I thought about this and my own political quietism and my reasons for it. I see political strength as being found in unity. This is not a new belief or an uncommon one. Many workers' rights movements or unions have similar mottos and beliefs. The workers' rights movement from Poland led by Lech Walesa and started in 1980 as the first trade union not run by The Communist Party was known as "Solidarity", for example.

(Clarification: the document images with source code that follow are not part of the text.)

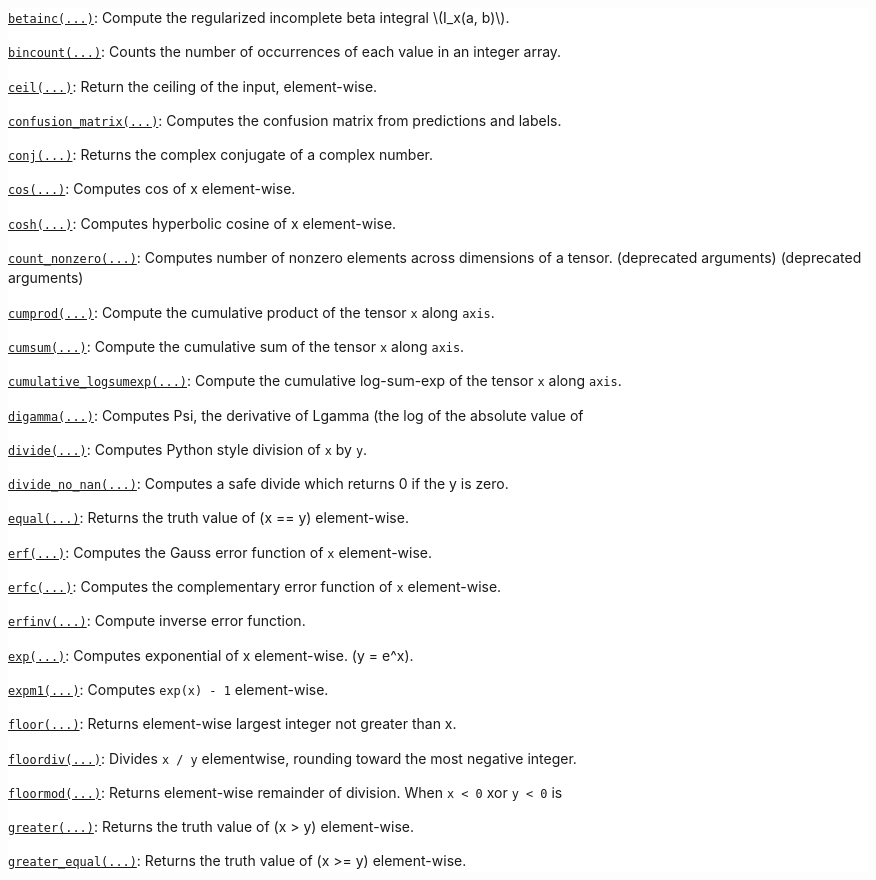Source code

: [`betainc(...)`](../../../tf/math/betainc.md): Compute the regularized incomplete beta integral \\(I_x(a, b)\\).

[`bincount(...)`](../../../tf/compat/v1/bincount.md): Counts the number of occurrences of each value in an integer array.

[`ceil(...)`](../../../tf/math/ceil.md): Return the ceiling of the input, element-wise.

[`confusion_matrix(...)`](../../../tf/compat/v1/confusion_matrix.md): Computes the confusion matrix from predictions and labels.

[`conj(...)`](../../../tf/math/conj.md): Returns the complex conjugate of a complex number.

[`cos(...)`](../../../tf/math/cos.md): Computes cos of x element-wise.

[`cosh(...)`](../../../tf/math/cosh.md): Computes hyperbolic cosine of x element-wise.

[`count_nonzero(...)`](../../../tf/compat/v1/count_nonzero.md): Computes number of nonzero elements across dimensions of a tensor. (deprecated arguments) (deprecated arguments)

[`cumprod(...)`](../../../tf/math/cumprod.md): Compute the cumulative product of the tensor `x` along `axis`.

[`cumsum(...)`](../../../tf/math/cumsum.md): Compute the cumulative sum of the tensor `x` along `axis`.

[`cumulative_logsumexp(...)`](../../../tf/math/cumulative_logsumexp.md): Compute the cumulative log-sum-exp of the tensor `x` along `axis`.

[`digamma(...)`](../../../tf/math/digamma.md): Computes Psi, the derivative of Lgamma (the log of the absolute value of

[`divide(...)`](../../../tf/math/divide.md): Computes Python style division of `x` by `y`.

[`divide_no_nan(...)`](../../../tf/math/divide_no_nan.md): Computes a safe divide which returns 0 if the y is zero.

[`equal(...)`](../../../tf/math/equal.md): Returns the truth value of (x == y) element-wise.

[`erf(...)`](../../../tf/math/erf.md): Computes the Gauss error function of `x` element-wise.

[`erfc(...)`](../../../tf/math/erfc.md): Computes the complementary error function of `x` element-wise.

[`erfinv(...)`](../../../tf/math/erfinv.md): Compute inverse error function.

[`exp(...)`](../../../tf/math/exp.md): Computes exponential of x element-wise.  \(y = e^x\).

[`expm1(...)`](../../../tf/math/expm1.md): Computes `exp(x) - 1` element-wise.

[`floor(...)`](../../../tf/math/floor.md): Returns element-wise largest integer not greater than x.

[`floordiv(...)`](../../../tf/math/floordiv.md): Divides `x / y` elementwise, rounding toward the most negative integer.

[`floormod(...)`](../../../tf/math/floormod.md): Returns element-wise remainder of division. When `x < 0` xor `y < 0` is

[`greater(...)`](../../../tf/math/greater.md): Returns the truth value of (x > y) element-wise.

[`greater_equal(...)`](../../../tf/math/greater_equal.md): Returns the truth value of (x >= y) element-wise.
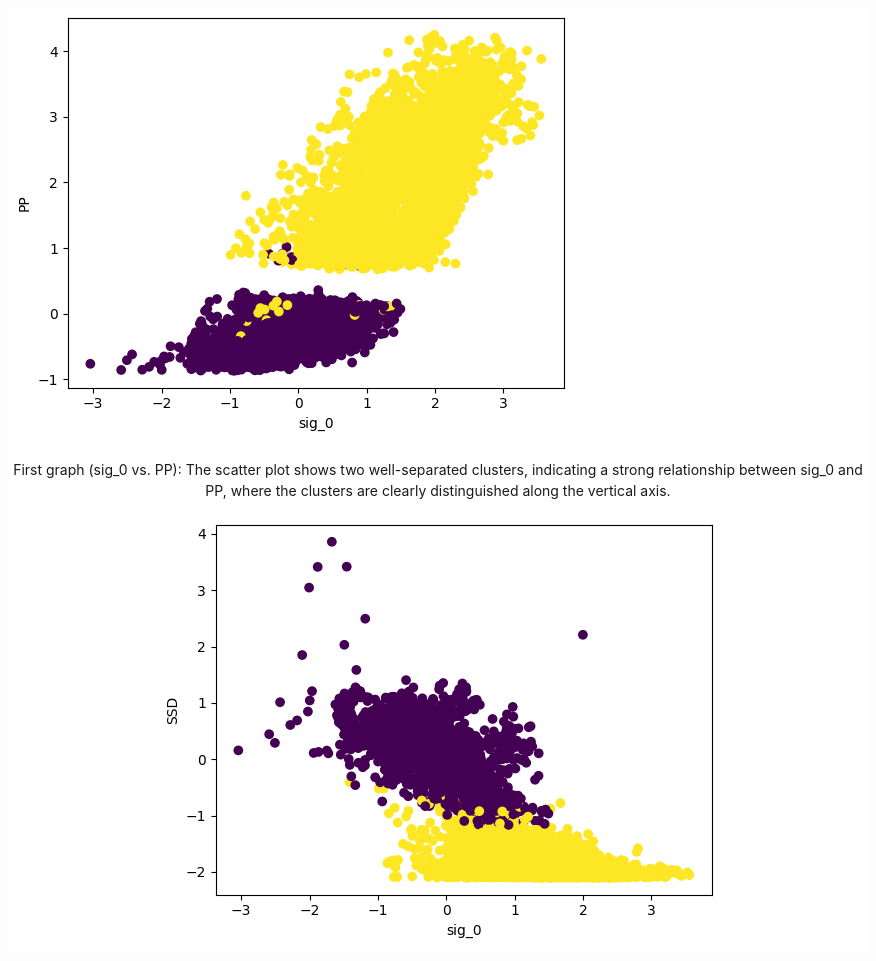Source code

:   <img src="Images/ScatterPlotsOfDataP1.png" alt="Scatter Plots Of Data Part 1" />
</p>

<p align="center">
First graph (sig_0 vs. PP): The scatter plot shows two well-separated clusters, indicating a strong relationship between sig_0 and PP, where the clusters are clearly distinguished along the vertical axis.
</p>

<p align="center">
  <img src="Images/ScatterPlotsOfDataP3.png" alt="Scatter Plots Of Data Part 3" />
</p>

The belief common to all these groups of people is that strength is in their togetherness and that against the will of the mass of people private or individual or even corporate or state interests cannot stand. I think that, in the end, this is surely right. But it then becomes a question of where you stand and who you support. You can, of course, be quiet and stand idly by. But then you merely abdicate responsibility and play no part in the result. You get whatever the outcome is whether you want it or not. I do think that at the end of the day even quietists like me have to plant their flag somewhere. For to be a quietist is to let things happen. No one should be so naive as to think that things happen all by themselves though. Things happen because people do them and because other people let them. There is no truer saying in the political sphere than that which says "All it takes for bad men to flourish is that good men do nothing". That applies to good and bad women too.
So political quietism is all well and good and I very much understand it. But it cannot be enough in a world with so many bad things happening, where people need a food bank to feed them and worry about being able to pay for health care if they get sick. (The list is endless. I noted just two basic things.) It is a struggle and people will, in general, do what they are allowed to get away with. In a world in which many are motivated primarily by the private acquisition of wealth, people are not top of the agenda and some become blinded to the facts of their lives. We should remember that it is only by action that things can change. They will never change all by themselves. You won't wake up tomorrow to find a political utopia. But you can try to build one. In truth, only action will ever move us nearer to one, whatever you think that looks like. So the question is Where Do You Stand? and What Are You Prepared To Do About It? You can be sure that those with different values, aims and goals will be doing things about it even if you aren't.
So where do I stand? I've thought about it and tried to pin it down. I think back to those standing at the Berlin Wall in 1989 shouting "Tor auf!" (open the gate!) at the East German border guards. I think back to the night of horror in 1938 when Jews going about their business were suddenly attacked, killed and incarcerated. And then I know where I stand:
I stand with the underdog. I stand with the innocent victim.